The romance in Empire of Storms has drawn mixed responses from reviewers, with some noting that this installment pushes the content further than earlier volumes in the series. Listeners who have been reading these as relatively clean high fantasy should be aware that the romantic content escalates here. This is not a dealbreaker for most readers in the target audience, but it is a shift worth flagging.
What to Watch For in Empire of Storms
The ending. Multiple reviewers referenced the need for significant tissue preparation, and that response is calibrated. Maas has been building toward certain events for the full length of the series, and Empire of Storms is where the bill comes due. The book is emotionally expensive in its final hours in a way that the earlier entries were not, and Elizabeth Evans delivers those moments with full commitment.
One reviewer made a sharp observation: she loves the series despite finding it somewhat problematic, and she thinks those aspects deserve discussion even while acknowledging the series’ genuine strengths in giving women emotional agency and power. That tension, between a series’ feminist ambitions and some of its storytelling choices, is worth holding in mind. Maas’s work generates devoted readers and genuine criticism in roughly equal measure, and both responses are defensible.

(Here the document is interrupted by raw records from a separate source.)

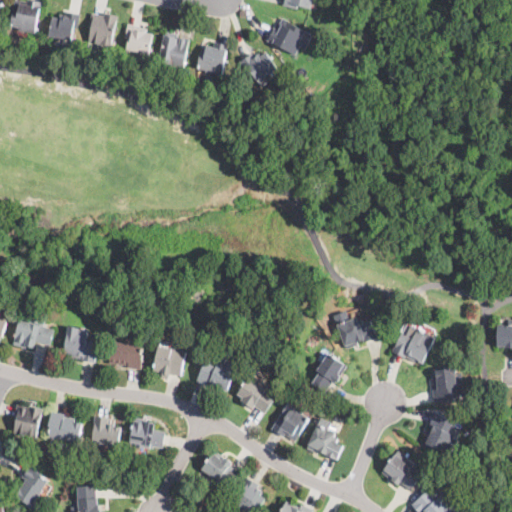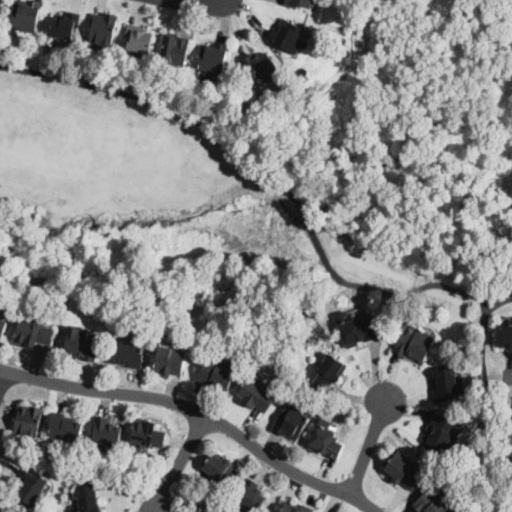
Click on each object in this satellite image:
building: (299, 2)
building: (298, 3)
road: (184, 4)
building: (25, 14)
building: (25, 14)
building: (64, 24)
building: (64, 24)
building: (103, 27)
building: (102, 30)
building: (288, 35)
building: (288, 36)
building: (138, 37)
building: (138, 39)
building: (174, 47)
building: (174, 49)
building: (213, 55)
building: (212, 57)
building: (261, 63)
building: (259, 64)
road: (163, 106)
park: (188, 182)
road: (302, 214)
road: (391, 292)
road: (481, 305)
building: (2, 325)
building: (2, 325)
building: (357, 329)
building: (356, 331)
building: (32, 333)
building: (33, 333)
building: (504, 334)
building: (504, 334)
building: (80, 343)
building: (414, 343)
building: (415, 343)
building: (81, 344)
building: (127, 352)
building: (126, 353)
building: (170, 359)
building: (169, 360)
building: (328, 371)
building: (330, 371)
building: (218, 372)
building: (218, 373)
road: (510, 378)
road: (2, 380)
building: (445, 383)
building: (447, 384)
building: (255, 395)
building: (256, 395)
road: (485, 396)
road: (197, 414)
building: (27, 419)
building: (28, 419)
building: (291, 420)
building: (291, 421)
building: (65, 426)
building: (64, 427)
building: (106, 430)
building: (443, 431)
building: (106, 432)
building: (147, 432)
building: (443, 433)
building: (146, 434)
building: (325, 438)
building: (325, 440)
road: (369, 451)
road: (182, 465)
building: (466, 465)
building: (220, 466)
building: (401, 470)
building: (401, 471)
building: (32, 485)
building: (32, 486)
building: (249, 495)
building: (249, 497)
building: (87, 498)
building: (87, 499)
building: (434, 502)
building: (433, 503)
building: (1, 506)
building: (1, 508)
building: (296, 508)
building: (296, 508)
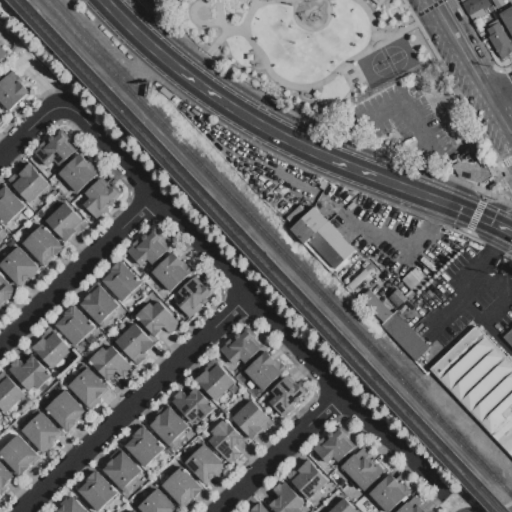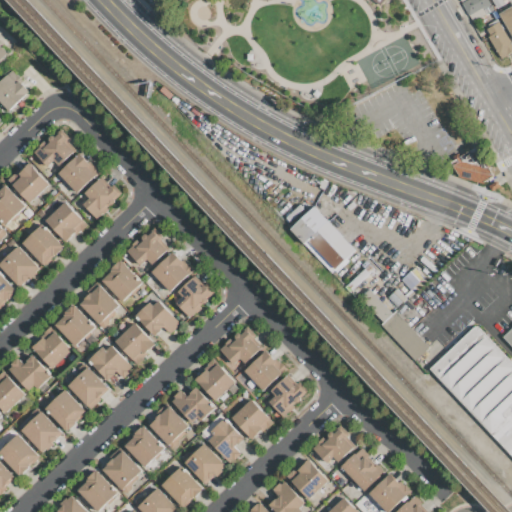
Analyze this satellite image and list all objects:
building: (460, 0)
building: (461, 0)
building: (377, 1)
building: (497, 2)
building: (497, 3)
park: (225, 8)
building: (475, 8)
building: (477, 8)
building: (507, 18)
building: (507, 18)
road: (451, 34)
building: (498, 39)
building: (499, 39)
park: (305, 46)
building: (2, 54)
building: (11, 90)
road: (500, 90)
building: (11, 92)
road: (492, 102)
road: (401, 105)
building: (0, 119)
road: (257, 119)
parking lot: (401, 121)
road: (31, 130)
building: (54, 149)
building: (54, 150)
building: (472, 170)
building: (78, 172)
building: (472, 172)
building: (76, 173)
building: (27, 182)
building: (28, 182)
building: (494, 185)
building: (99, 197)
building: (99, 198)
building: (8, 204)
building: (8, 205)
road: (465, 211)
building: (64, 221)
building: (65, 221)
road: (505, 230)
building: (2, 232)
building: (321, 238)
building: (42, 244)
building: (43, 244)
railway: (279, 247)
building: (147, 248)
building: (147, 249)
road: (492, 252)
railway: (253, 255)
railway: (266, 255)
building: (18, 265)
building: (18, 265)
road: (77, 265)
building: (171, 270)
building: (170, 271)
building: (120, 280)
building: (121, 280)
road: (500, 288)
building: (5, 289)
building: (192, 295)
building: (192, 297)
building: (97, 302)
road: (254, 302)
building: (100, 305)
building: (157, 317)
building: (157, 318)
building: (74, 325)
building: (75, 325)
building: (509, 335)
building: (404, 336)
building: (507, 337)
building: (134, 342)
building: (135, 342)
building: (51, 347)
building: (241, 347)
building: (240, 348)
building: (52, 349)
building: (110, 362)
building: (110, 362)
building: (263, 370)
building: (260, 371)
building: (28, 372)
building: (30, 372)
building: (214, 379)
building: (214, 379)
building: (479, 383)
building: (478, 384)
building: (87, 386)
building: (88, 386)
building: (8, 392)
building: (8, 393)
building: (285, 394)
building: (286, 396)
road: (132, 403)
building: (191, 404)
building: (193, 404)
building: (65, 409)
building: (65, 410)
building: (0, 415)
building: (251, 419)
building: (252, 419)
building: (168, 425)
building: (169, 425)
building: (40, 430)
building: (41, 430)
building: (224, 438)
building: (226, 439)
building: (144, 445)
building: (333, 445)
building: (143, 446)
building: (334, 446)
road: (281, 453)
building: (18, 454)
building: (18, 454)
building: (203, 462)
building: (203, 462)
building: (361, 468)
building: (121, 469)
building: (360, 469)
building: (122, 470)
building: (5, 477)
building: (306, 478)
building: (308, 479)
building: (181, 486)
building: (182, 487)
building: (96, 490)
building: (98, 490)
building: (388, 492)
building: (387, 493)
building: (285, 499)
building: (286, 499)
building: (155, 502)
building: (156, 503)
building: (70, 506)
building: (71, 506)
building: (341, 506)
building: (411, 506)
building: (411, 506)
building: (343, 507)
building: (258, 508)
building: (259, 508)
building: (133, 511)
road: (510, 511)
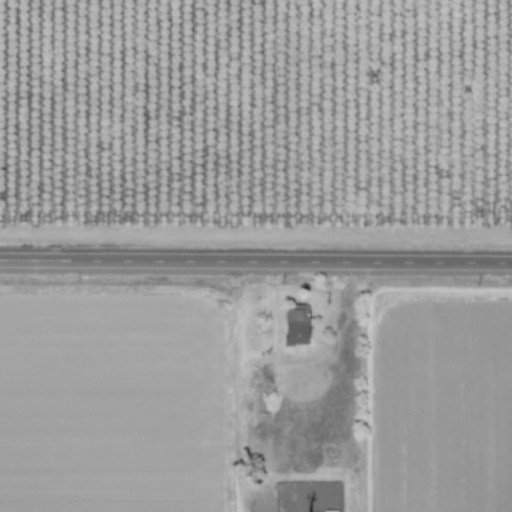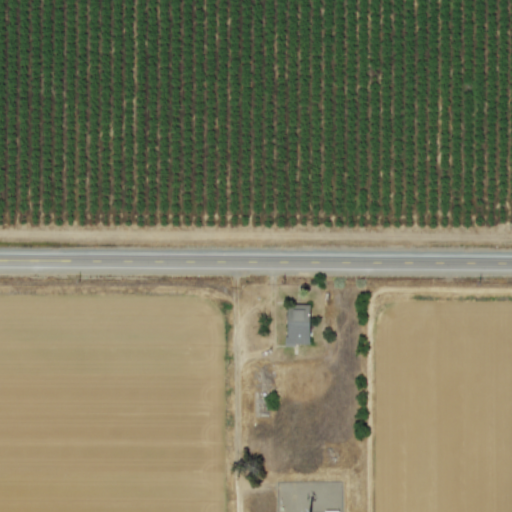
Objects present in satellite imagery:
road: (256, 260)
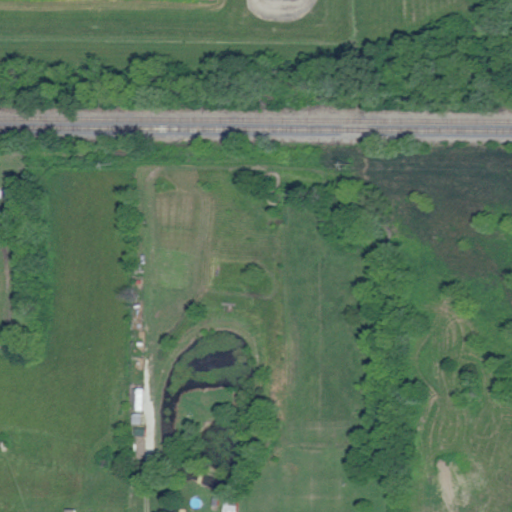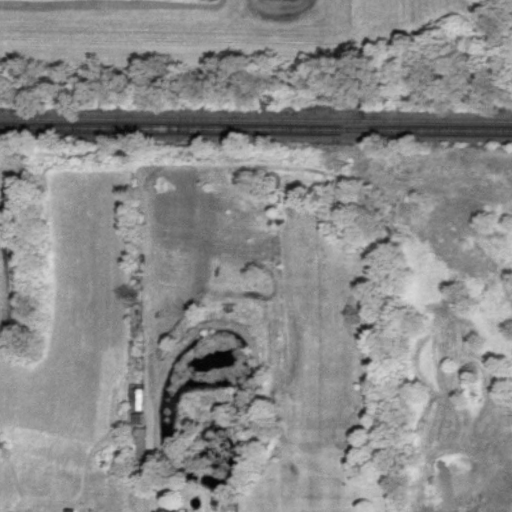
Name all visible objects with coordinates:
railway: (255, 118)
railway: (255, 128)
building: (73, 510)
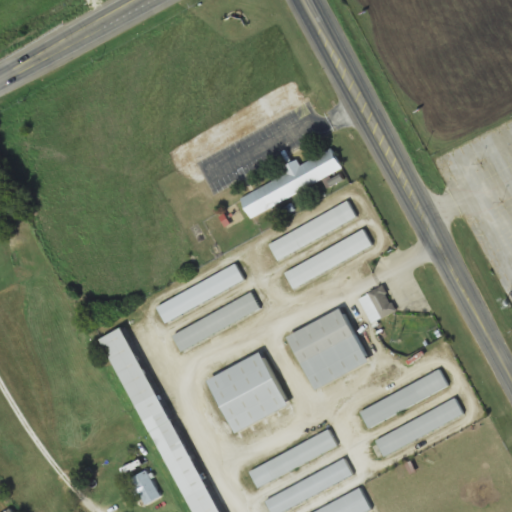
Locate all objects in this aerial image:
road: (72, 41)
building: (294, 182)
building: (295, 182)
road: (408, 190)
building: (313, 231)
building: (314, 232)
building: (329, 259)
building: (330, 260)
building: (201, 294)
building: (202, 294)
building: (378, 305)
building: (378, 305)
building: (217, 323)
building: (217, 323)
building: (330, 350)
building: (330, 351)
building: (250, 394)
building: (251, 394)
building: (405, 400)
building: (405, 400)
building: (161, 422)
building: (161, 422)
building: (420, 429)
building: (421, 429)
road: (46, 445)
building: (294, 460)
building: (295, 460)
building: (146, 488)
building: (311, 488)
building: (147, 489)
building: (311, 489)
building: (351, 504)
building: (350, 505)
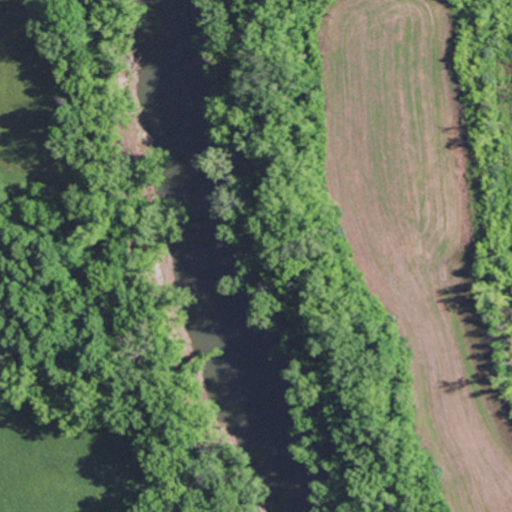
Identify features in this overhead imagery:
river: (250, 258)
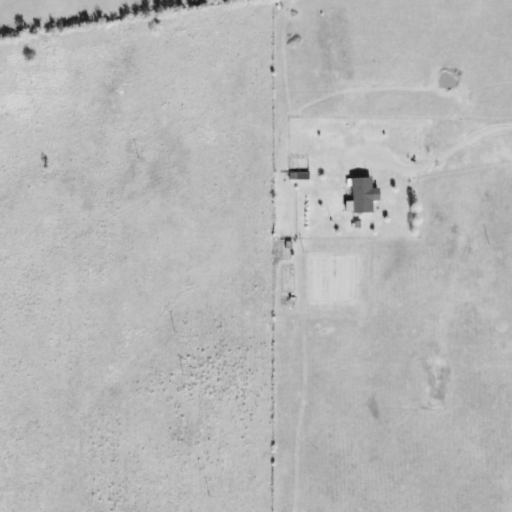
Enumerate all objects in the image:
building: (361, 196)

Who Should Listen to Empire of Storms
Only for listeners who have completed the first four Throne of Glass books. For those readers, this is where the series’ long investments begin to pay off in full, for better and worse. Elizabeth Evans’s narration remains a consistent pleasure across the twenty-five-hour runtime. Skip the series entirely if you are sensitive to content that escalates significantly in later volumes.
Frequently Asked Questions
Should I read Empire of Storms and Tower of Dawn simultaneously or sequentially?
Maas and her publisher now recommend reading them simultaneously, alternating chapters at certain points in each book. In audio, this requires some logistical management but is worth it since the two books cover the same timeline from different perspectives.
How does Elizabeth Evans handle the expanded ensemble cast in this fifth volume?
She differentiates characters consistently and clearly across a very long runtime, which is an underappreciated skill. Listeners who have followed the series this far will find her readings of returning characters immediately recognizable.
The romantic content escalates in Empire of Storms. How explicit does it get?
More than earlier volumes. This book pushes toward new adult territory in its romantic scenes, which represents a departure from the earlier books. Most reviews treat this as appropriate for the series’ audience, but listeners who preferred the cleaner earlier volumes should be prepared.
Is the ending of Empire of Storms a cliffhanger, and how severe?
Yes, and it is quite severe. The events at the end of this book connect directly to Tower of Dawn and Kingdom of the Wicked, and understanding the full scope of what happens requires at minimum reading Tower of Dawn either simultaneously or immediately after.